*Input data*:
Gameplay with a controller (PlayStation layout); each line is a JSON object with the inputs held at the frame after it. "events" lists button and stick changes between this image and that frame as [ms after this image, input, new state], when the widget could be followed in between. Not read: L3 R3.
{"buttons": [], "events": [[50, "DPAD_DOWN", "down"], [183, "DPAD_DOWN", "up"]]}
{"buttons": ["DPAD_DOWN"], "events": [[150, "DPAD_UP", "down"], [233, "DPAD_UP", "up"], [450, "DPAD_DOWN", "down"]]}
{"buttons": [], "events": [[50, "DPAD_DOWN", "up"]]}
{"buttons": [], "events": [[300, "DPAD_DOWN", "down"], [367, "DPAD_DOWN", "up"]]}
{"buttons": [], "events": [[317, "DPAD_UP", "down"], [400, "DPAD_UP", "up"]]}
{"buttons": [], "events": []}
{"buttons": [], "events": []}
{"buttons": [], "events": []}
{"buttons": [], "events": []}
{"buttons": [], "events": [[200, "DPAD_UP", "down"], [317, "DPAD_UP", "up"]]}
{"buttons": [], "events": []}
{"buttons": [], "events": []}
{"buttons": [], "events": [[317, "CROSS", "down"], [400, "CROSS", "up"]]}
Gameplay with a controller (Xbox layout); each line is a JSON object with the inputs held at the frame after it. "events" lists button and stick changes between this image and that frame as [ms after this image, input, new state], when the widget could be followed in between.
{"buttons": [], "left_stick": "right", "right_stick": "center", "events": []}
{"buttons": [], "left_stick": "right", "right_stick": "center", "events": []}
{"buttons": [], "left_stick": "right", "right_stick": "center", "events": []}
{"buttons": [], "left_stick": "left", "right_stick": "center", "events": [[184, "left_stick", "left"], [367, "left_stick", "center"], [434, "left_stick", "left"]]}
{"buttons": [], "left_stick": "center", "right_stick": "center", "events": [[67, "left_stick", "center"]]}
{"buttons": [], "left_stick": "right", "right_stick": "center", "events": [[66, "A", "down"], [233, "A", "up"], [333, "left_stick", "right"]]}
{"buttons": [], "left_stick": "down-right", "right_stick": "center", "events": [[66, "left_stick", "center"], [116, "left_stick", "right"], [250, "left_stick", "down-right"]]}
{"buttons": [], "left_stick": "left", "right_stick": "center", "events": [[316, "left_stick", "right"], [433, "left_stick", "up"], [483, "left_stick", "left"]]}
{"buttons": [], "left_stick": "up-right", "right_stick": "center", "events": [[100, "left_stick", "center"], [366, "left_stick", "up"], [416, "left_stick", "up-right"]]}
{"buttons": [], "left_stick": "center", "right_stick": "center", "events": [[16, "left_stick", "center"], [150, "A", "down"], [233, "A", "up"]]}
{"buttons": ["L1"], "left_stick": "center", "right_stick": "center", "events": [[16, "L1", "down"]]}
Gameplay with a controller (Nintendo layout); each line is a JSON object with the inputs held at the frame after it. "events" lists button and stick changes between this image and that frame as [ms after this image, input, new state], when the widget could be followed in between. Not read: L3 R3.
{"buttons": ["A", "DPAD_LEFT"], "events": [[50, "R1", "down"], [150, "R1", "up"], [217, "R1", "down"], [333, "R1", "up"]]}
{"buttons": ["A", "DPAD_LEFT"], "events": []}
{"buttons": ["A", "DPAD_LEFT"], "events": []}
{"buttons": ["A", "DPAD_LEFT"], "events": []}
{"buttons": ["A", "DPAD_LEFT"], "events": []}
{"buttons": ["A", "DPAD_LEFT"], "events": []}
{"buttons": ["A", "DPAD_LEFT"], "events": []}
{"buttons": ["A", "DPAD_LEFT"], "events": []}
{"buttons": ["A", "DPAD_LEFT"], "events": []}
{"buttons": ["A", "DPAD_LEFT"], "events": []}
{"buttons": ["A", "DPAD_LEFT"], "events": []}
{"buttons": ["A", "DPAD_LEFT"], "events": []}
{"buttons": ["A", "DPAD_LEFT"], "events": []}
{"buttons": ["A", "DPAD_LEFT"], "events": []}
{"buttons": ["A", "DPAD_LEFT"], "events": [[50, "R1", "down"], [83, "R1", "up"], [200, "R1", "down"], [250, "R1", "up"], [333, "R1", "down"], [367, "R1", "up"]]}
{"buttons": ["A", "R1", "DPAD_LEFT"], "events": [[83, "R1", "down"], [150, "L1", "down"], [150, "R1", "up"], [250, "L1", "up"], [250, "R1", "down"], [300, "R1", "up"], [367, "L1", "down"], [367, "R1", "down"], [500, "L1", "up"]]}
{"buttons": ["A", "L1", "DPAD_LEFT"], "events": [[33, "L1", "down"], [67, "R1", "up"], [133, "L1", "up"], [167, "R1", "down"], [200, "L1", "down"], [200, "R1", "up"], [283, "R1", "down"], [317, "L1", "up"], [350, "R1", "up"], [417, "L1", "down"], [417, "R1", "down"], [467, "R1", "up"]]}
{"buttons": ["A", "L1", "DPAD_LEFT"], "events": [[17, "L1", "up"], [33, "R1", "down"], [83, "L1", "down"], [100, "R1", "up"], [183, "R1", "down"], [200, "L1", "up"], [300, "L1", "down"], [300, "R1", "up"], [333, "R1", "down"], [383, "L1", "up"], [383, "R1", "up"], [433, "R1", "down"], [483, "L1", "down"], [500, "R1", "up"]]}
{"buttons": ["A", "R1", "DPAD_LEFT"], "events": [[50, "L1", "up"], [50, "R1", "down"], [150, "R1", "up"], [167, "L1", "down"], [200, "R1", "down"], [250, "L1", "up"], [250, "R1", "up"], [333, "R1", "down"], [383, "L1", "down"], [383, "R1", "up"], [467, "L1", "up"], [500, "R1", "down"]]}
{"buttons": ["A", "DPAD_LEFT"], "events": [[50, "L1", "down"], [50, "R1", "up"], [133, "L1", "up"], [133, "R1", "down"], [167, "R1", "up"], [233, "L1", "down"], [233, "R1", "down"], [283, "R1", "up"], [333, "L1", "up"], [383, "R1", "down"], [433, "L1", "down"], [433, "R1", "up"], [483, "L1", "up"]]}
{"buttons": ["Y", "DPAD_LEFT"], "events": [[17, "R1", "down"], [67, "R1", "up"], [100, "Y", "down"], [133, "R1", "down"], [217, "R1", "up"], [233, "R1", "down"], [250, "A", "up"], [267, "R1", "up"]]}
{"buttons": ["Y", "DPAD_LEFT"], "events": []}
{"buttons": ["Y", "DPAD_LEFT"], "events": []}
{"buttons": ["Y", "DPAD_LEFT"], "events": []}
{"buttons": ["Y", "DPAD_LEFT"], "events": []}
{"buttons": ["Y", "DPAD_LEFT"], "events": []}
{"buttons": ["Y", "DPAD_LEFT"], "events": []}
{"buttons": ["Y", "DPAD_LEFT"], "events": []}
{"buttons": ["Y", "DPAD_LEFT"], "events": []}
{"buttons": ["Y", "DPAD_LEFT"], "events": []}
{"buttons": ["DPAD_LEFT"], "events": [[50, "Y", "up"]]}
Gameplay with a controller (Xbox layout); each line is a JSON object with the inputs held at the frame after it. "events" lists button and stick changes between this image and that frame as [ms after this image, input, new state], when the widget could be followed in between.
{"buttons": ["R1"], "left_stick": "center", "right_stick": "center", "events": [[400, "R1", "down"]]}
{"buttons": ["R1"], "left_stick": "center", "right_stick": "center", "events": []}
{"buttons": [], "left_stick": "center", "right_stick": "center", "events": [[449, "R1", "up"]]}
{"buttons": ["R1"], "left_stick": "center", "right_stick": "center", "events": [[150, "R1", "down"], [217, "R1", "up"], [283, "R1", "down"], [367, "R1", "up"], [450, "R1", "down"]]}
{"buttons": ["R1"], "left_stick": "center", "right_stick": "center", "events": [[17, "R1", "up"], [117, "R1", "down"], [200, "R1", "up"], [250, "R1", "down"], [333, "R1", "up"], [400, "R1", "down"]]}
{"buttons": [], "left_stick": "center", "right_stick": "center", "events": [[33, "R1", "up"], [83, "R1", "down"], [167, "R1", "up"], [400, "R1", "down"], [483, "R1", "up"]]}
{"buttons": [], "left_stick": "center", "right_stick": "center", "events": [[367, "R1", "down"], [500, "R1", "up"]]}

*What you will do*: Only the lines with "object" are needed; find them in the records and copy each one.

*Result of the exercise*:
Gameplay with a controller (PlayStation layout); each line is a JSON object with the inputs held at the frame after it. "events" lists button and stick changes between this image and that frame as [ms after this image, input, new state], when the widget could be followed in between. Not read: L3 R3.
Gameplay with a controller (Xbox layout); each line is a JSON object with the inputs held at the frame after it. "events" lists button and stick changes between this image and that frame as [ms after this image, input, new state], when the widget could be followed in between.
Gameplay with a controller (Nintendo layout); each line is a JSON object with the inputs held at the frame after it. "events" lists button and stick changes between this image and that frame as [ms after this image, input, new state], when the widget could be followed in between. Not read: L3 R3.
Gameplay with a controller (Xbox layout); each line is a JSON object with the inputs held at the frame after it. "events" lists button and stick changes between this image and that frame as [ms after this image, input, new state], when the widget could be followed in between.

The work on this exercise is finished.